Does the trilogy work?
The Reprieve is the most difficult of the three to read and so that can have the effect of being a slight hiccup on the journey but overall the three books do work. On a historical level the political tension increases from the first volume where the communist party is mentioned but the emphasis is much more on the individual not the nation. But in The Reprieve the sense of events being dictated from elsewhere could not be more underlined with the week leading up to the Munich agreement impacting everybody in the story. Then finally with the Germans invading the question of an individual response returns because a national one has broken down.

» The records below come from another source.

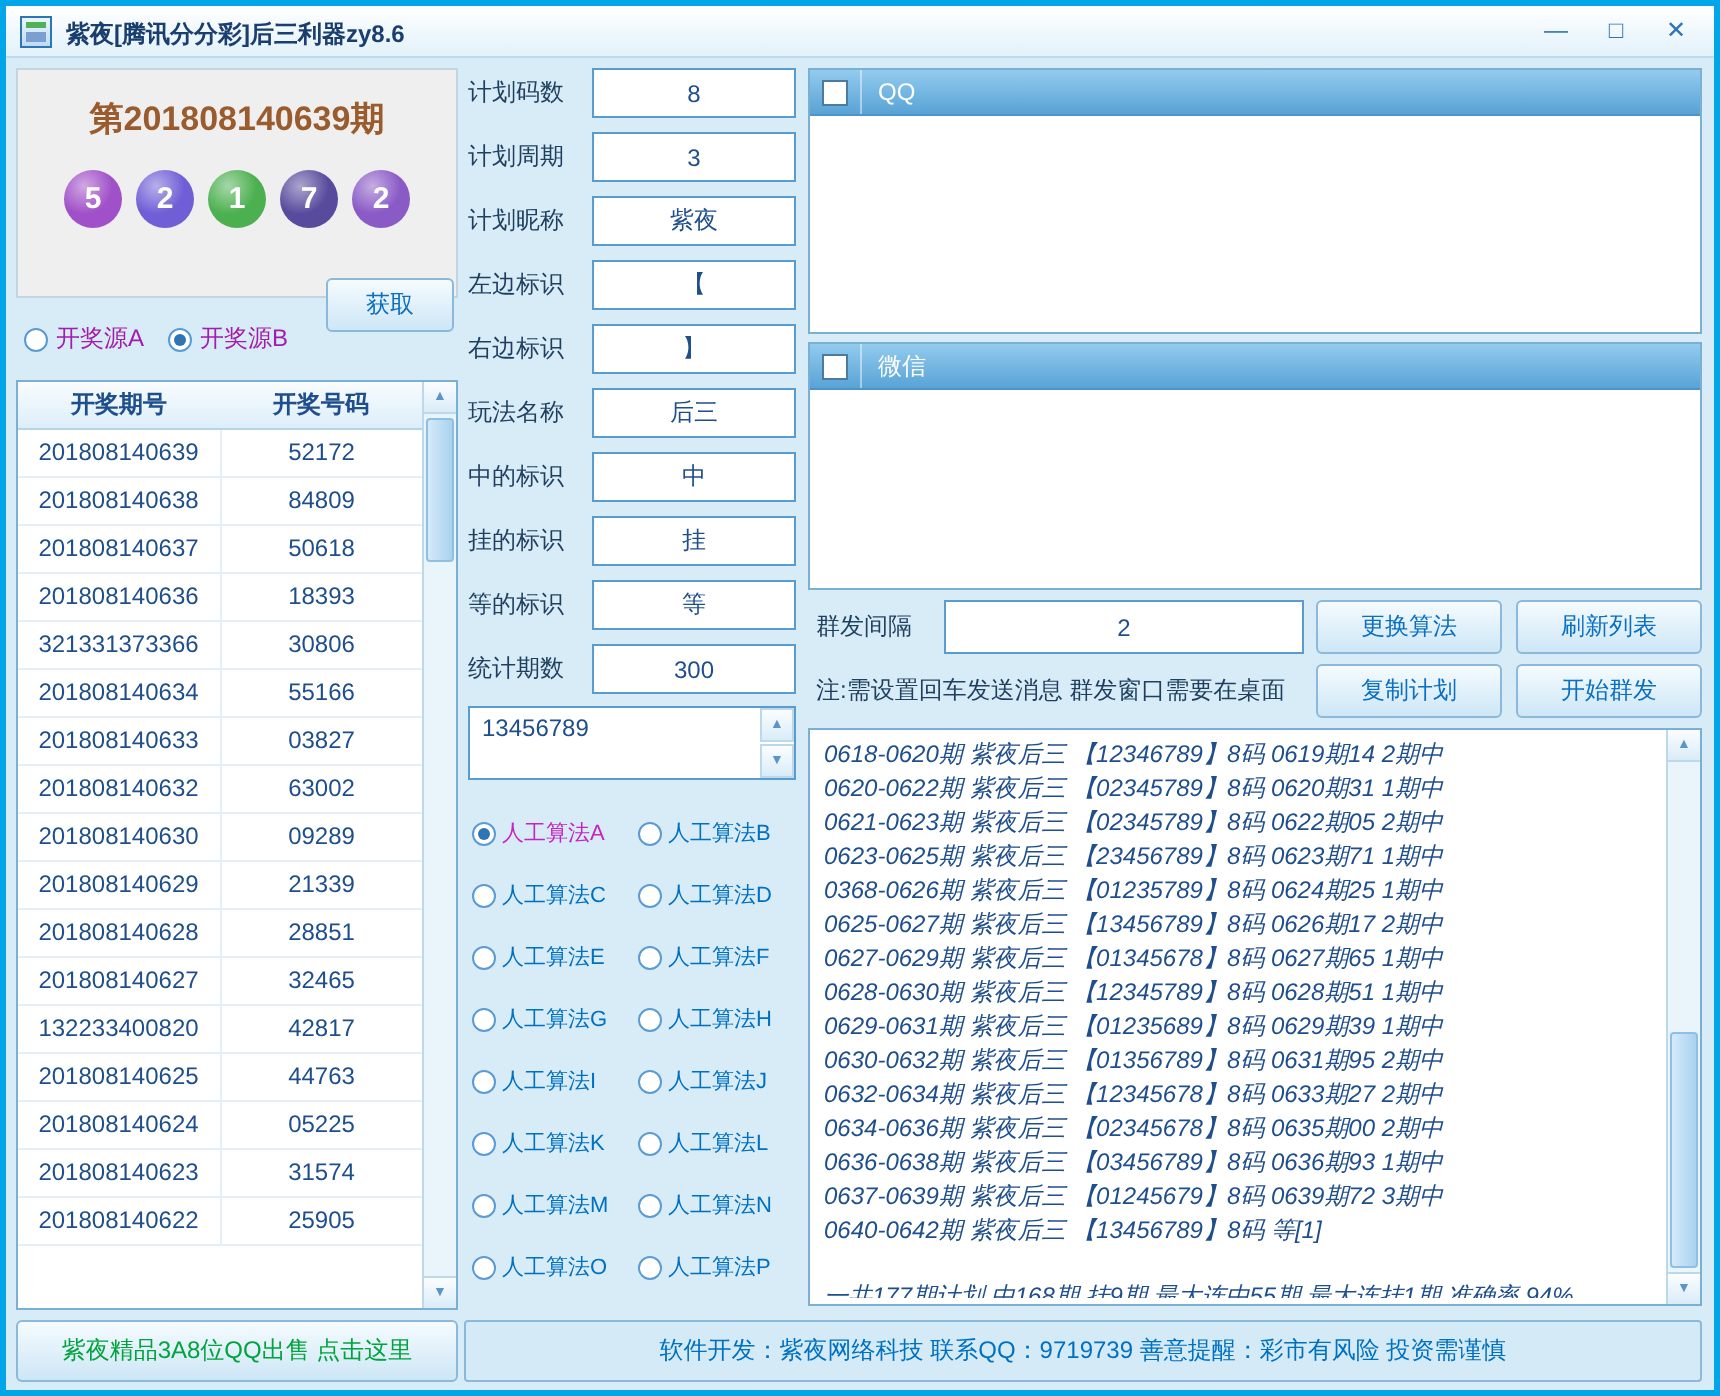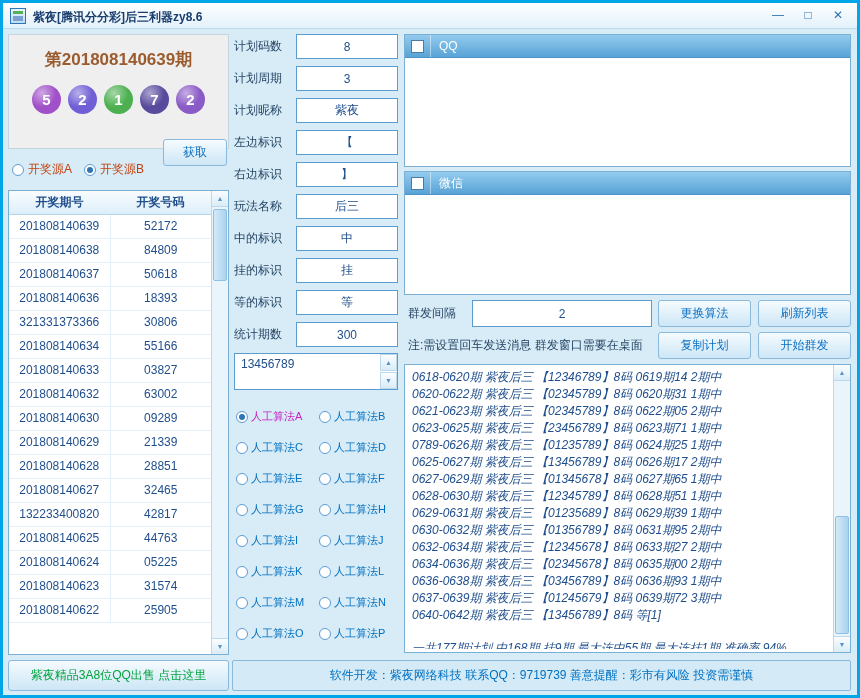--- a/index.html
+++ b/index.html
@@ -17,21 +17,21 @@
   #title-icon::after  { content:""; position:absolute; left:2px; top:7px; width:10px; height:5px; background:#7a9fd0; }
   #title-text { position:absolute; left:30px; top:6px; font-size:12px; font-weight:bold; color:#1a3e6e; }
   .winbtn { position:absolute; top:3px; width:26px; height:20px; text-align:center; line-height:19px;
             color:#2e75b6; font-size:12px; cursor:pointer; }
   #btn-min { right:66px; } #btn-max { right:36px; } #btn-close { right:6px; }
 
   
   .btn { position:absolute; background:linear-gradient(#f5fbfe,#cde6f6); border:1px solid #8ab9dc;
          border-radius:3px; color:#0b6fc2; font-size:12px; text-align:center; cursor:pointer; }
   .panel-box { position:absolute; background:#fff; border:1px solid #7ab0d4; }
-  .radio-item { display:inline-flex; align-items:center; gap:4px; font-size:12px; color:#c2410c; cursor:pointer; }
+  .radio-item { display:inline-flex; align-items:center; gap:4px; font-size:12px; color:#a21caf; cursor:pointer; }
   .radio-circle { width:12px; height:12px; border-radius:50%; border:1px solid #5b9bd5; background:#fff;
                   position:relative; flex:none; }
   .radio-circle.checked::after { content:""; position:absolute; left:2px; top:2px; width:6px; height:6px;
                   border-radius:50%; background:#2e75b6; }
   .vscroll { position:absolute; right:0; top:0; bottom:0; width:17px; background:#e9f4fb; border-left:1px solid #bcd9ec; }
   .vs-btn { position:absolute; left:0; right:0; height:16px; background:linear-gradient(#fbfdff,#d9ecf8);
             color:#5a94c8; font-size:7px; text-align:center; line-height:15px; cursor:pointer; }
   .vs-btn.up { top:0; border-bottom:1px solid #bcd9ec; }
   .vs-btn.down { bottom:0; border-top:1px solid #bcd9ec; }
   .vs-thumb { position:absolute; left:1px; right:1px; background:linear-gradient(90deg,#d4eaf9,#a9d2ef);
@@ -367,21 +367,21 @@
   <div id="note-text">注:需设置回车发送消息 群发窗口需要在桌面</div>
   <div class="btn" id="btn-copy">复制计划</div>
   <div class="btn" id="btn-start">开始群发</div>
 
   <div class="panel-box" id="plan-box">
     <div id="plan-content">
       <div class="plan-line">0618-0620期 紫夜后三 【12346789】8码 0619期14 2期中</div>
       <div class="plan-line">0620-0622期 紫夜后三 【02345789】8码 0620期31 1期中</div>
       <div class="plan-line">0621-0623期 紫夜后三 【02345789】8码 0622期05 2期中</div>
       <div class="plan-line">0623-0625期 紫夜后三 【23456789】8码 0623期71 1期中</div>
-      <div class="plan-line">0789-0626期 紫夜后三 【01235789】8码 0624期25 1期中</div>
+      <div class="plan-line">0368-0626期 紫夜后三 【01235789】8码 0624期25 1期中</div>
       <div class="plan-line">0625-0627期 紫夜后三 【13456789】8码 0626期17 2期中</div>
       <div class="plan-line">0627-0629期 紫夜后三 【01345678】8码 0627期65 1期中</div>
       <div class="plan-line">0628-0630期 紫夜后三 【12345789】8码 0628期51 1期中</div>
       <div class="plan-line">0629-0631期 紫夜后三 【01235689】8码 0629期39 1期中</div>
       <div class="plan-line">0630-0632期 紫夜后三 【01356789】8码 0631期95 2期中</div>
       <div class="plan-line">0632-0634期 紫夜后三 【12345678】8码 0633期27 2期中</div>
       <div class="plan-line">0634-0636期 紫夜后三 【02345678】8码 0635期00 2期中</div>
       <div class="plan-line">0636-0638期 紫夜后三 【03456789】8码 0636期93 1期中</div>
       <div class="plan-line">0637-0639期 紫夜后三 【01245679】8码 0639期72 3期中</div>
       <div class="plan-line">0640-0642期 紫夜后三 【13456789】8码 等[1]</div>

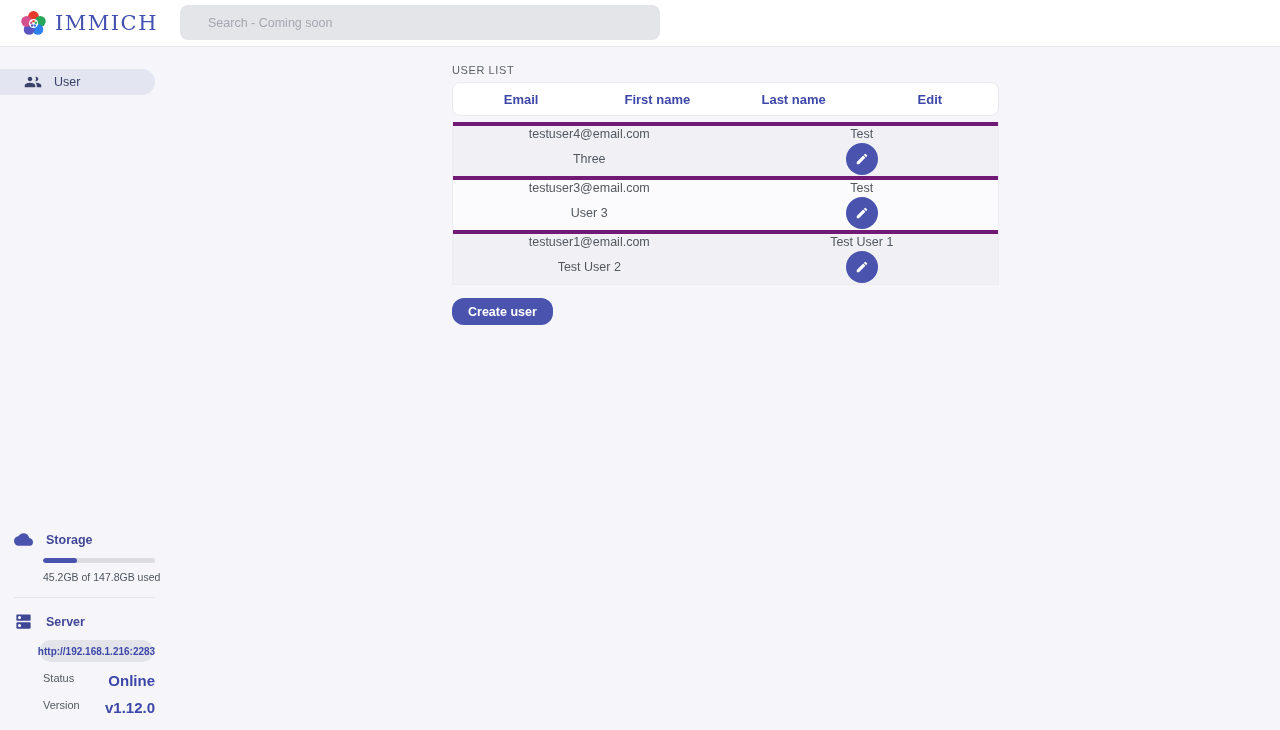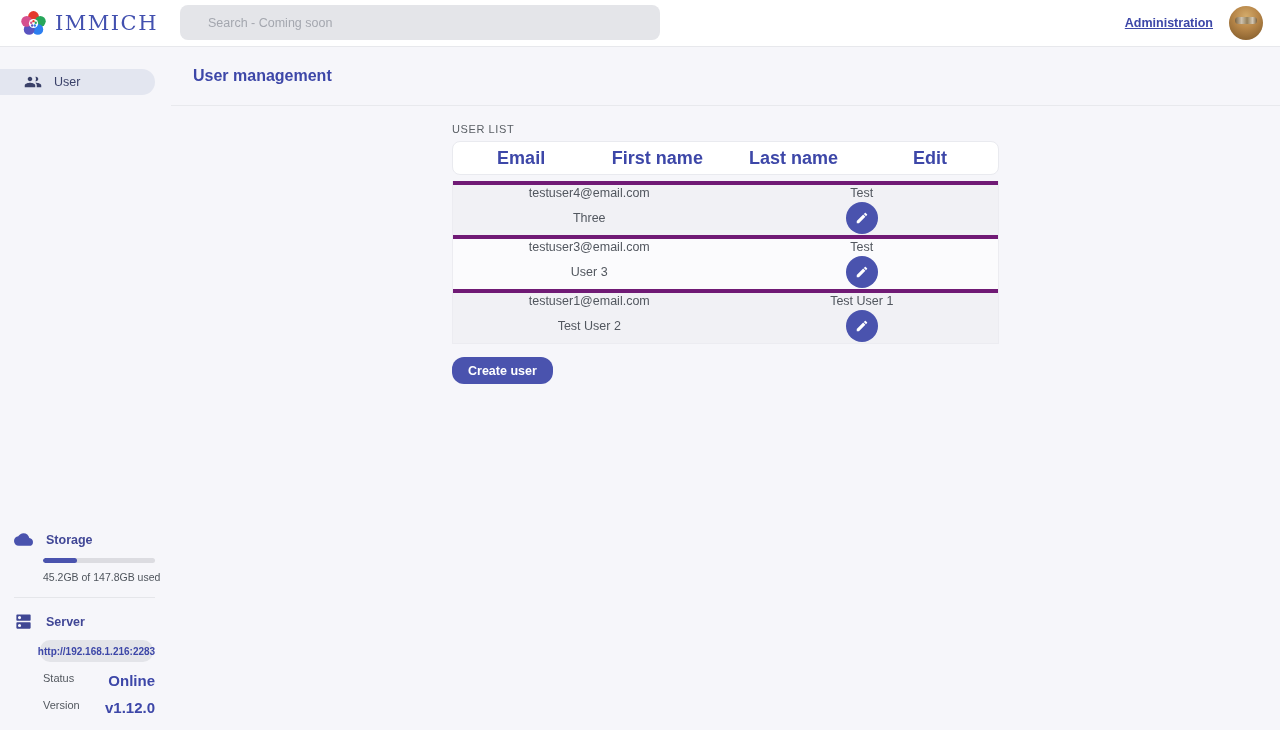--- a/index.html
+++ b/index.html
@@ -50,21 +50,21 @@
   
   .page-header { height:59px; display:flex; align-items:center; padding-left:22px;
                  border-bottom:1px solid #e8e9ed; }
   .page-title { font-size:16px; font-weight:700; color:#3d47a8; }
   .page-body { padding:17px 0 0 281px; }
   .section-label { font-size:11px; letter-spacing:.6px; color:#5b6066; margin-bottom:6px; }
 
   .table { width:547px; }
   .thead { height:34px; background:#ffffff; border:1px solid #e9eaef; border-radius:8px;
            display:grid; grid-template-columns:repeat(4,1fr); align-items:center; }
-  .th { text-align:center; font-size:18px; font-weight:700; color:#3d47a8; }
+  .th { text-align:center; font-size:13px; font-weight:700; color:#3d47a8; }
   .tbody { margin-top:6px; border:1px solid #ececf1; border-top:none; }
   .tr { height:54px; display:grid; grid-template-columns:repeat(2,1fr); align-items:center;
         border-top:4px solid #701a75; }
   .tr:nth-child(odd) { background:#f1f1f5; }
   .tr:nth-child(even) { background:#fbfbfd; }
   .td { text-align:center; font-size:12.5px; color:#52575f; }
   .edit-btn { width:32px; height:32px; border-radius:50%; border:none; background:#4a53ae;
               display:flex; align-items:center; justify-content:center; margin:0 auto; cursor:pointer; }
   .create-btn { margin-top:13px; height:27px; padding:0 16px; border:none; border-radius:12px;
                 background:#4a53ae; color:#ffffff; font-size:12.5px; font-weight:700;
@@ -87,24 +87,20 @@
         <circle cx="15" cy="12.4" r="1.3" fill="#e5392c"></circle>
         <circle cx="17.5" cy="14.2" r="1.3" fill="#27a65a"></circle>
         <circle cx="16.5" cy="17.2" r="1.3" fill="#2d7ff0"></circle>
         <circle cx="13.5" cy="17.2" r="1.3" fill="#5a54c0"></circle>
         <circle cx="12.5" cy="14.2" r="1.3" fill="#d64f8e"></circle>
       </svg>
     </span>
     <span class="brand-word">IMMICH</span>
   </div>
   <input class="searchbar" type="text" placeholder="Search - Coming soon" style="">
-  <div class="topbar-right">
-    <span class="admin-link">Administration</span>
-    <div class="avatar"></div>
-  </div>
 </div>
 
 <div class="shell">
 
   <div class="sidebar">
     <div class="side-item">
       <span class="icon">
         <svg width="18" height="18" viewBox="0 0 24 24" fill="#3a4169">
           <path d="M16,11C17.66,11 18.99,9.66 18.99,8C18.99,6.34 17.66,5 16,5C15.68,5 15.37,5.05 15.09,5.14C15.66,5.95 16,6.94 16,8C16,9.06 15.66,10.04 15.09,10.86C15.37,10.95 15.68,11 16,11M8,11C9.66,11 10.99,9.66 10.99,8C10.99,6.34 9.66,5 8,5C6.34,5 5,6.34 5,8C5,9.66 6.34,11 8,11M8,13C5.67,13 1,14.17 1,16.5V19H15V16.5C15,14.17 10.33,13 8,13M16,13C15.71,13 15.38,13.02 15.03,13.05C16.19,13.89 17,15 17,16.5V19H23V16.5C23,14.17 18.33,13 16,13Z"></path>
         </svg>
@@ -143,23 +139,20 @@
         <span class="kv-value">Online</span>
       </div>
       <div class="kv-row">
         <span class="kv-label">Version</span>
         <span class="kv-value">v1.12.0</span>
       </div>
     </div>
   </div>
 
   <div class="content">
-    <div class="page-header">
-      <span class="page-title">User management</span>
-    </div>
     <div class="page-body">
       <div class="section-label">USER LIST</div>
 
       <div class="table">
         <div class="thead">
           <span class="th">Email</span>
           <span class="th">First name</span>
           <span class="th">Last name</span>
           <span class="th">Edit</span>
         </div>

Over the course of the three books following the lead character Mathieu there is an opportunity to see a man get to the stage where he understands what life is all about overcoming a youthful yearning for a sense of illusionary freedom. Then he does his duty and mobilises and finally takes a bullet not so much for his country, which he knows is already defeated, but as some sort of release. It is not a suicide but is not too far removed. Other characters also go on journey’s of self discovery with Odette realising she no longer loves Mathieu’s brother Jacques, Daniel facing up to his losing battle to control his homosexuality and Brunet trying to carve out a role for himself as a communist alternative.
Because it is a trilogy it helps chart those journeys of development and as long as the reader can get through The Reprieve the story of Mathieu can be told until the end.
Should it be read?
It is a challenge reading these books because of the style, which is not just one that steers away from traditional happy endings and character development paths, and also because of the numerous unanswered questions that Sartre leaves for you to ponder on. Sartre avoids the traditional behaviour of tying up all the loose ends and telling the reader what happens to people so you end up not knowing what happens to the vast majority of characters that are introduced to The Reprieve. Does that matter? Not if the point is to illustrate the transitory nature of war and the confusion that ensues when chaos is all around. But from a straight forward reading perspective it can make life difficult. For those who love history there is also the added bonus of enjoying a series of books that paint a picture of the impact of the political and then military confusion on normal French people and that is something you would struggle to get from a history book.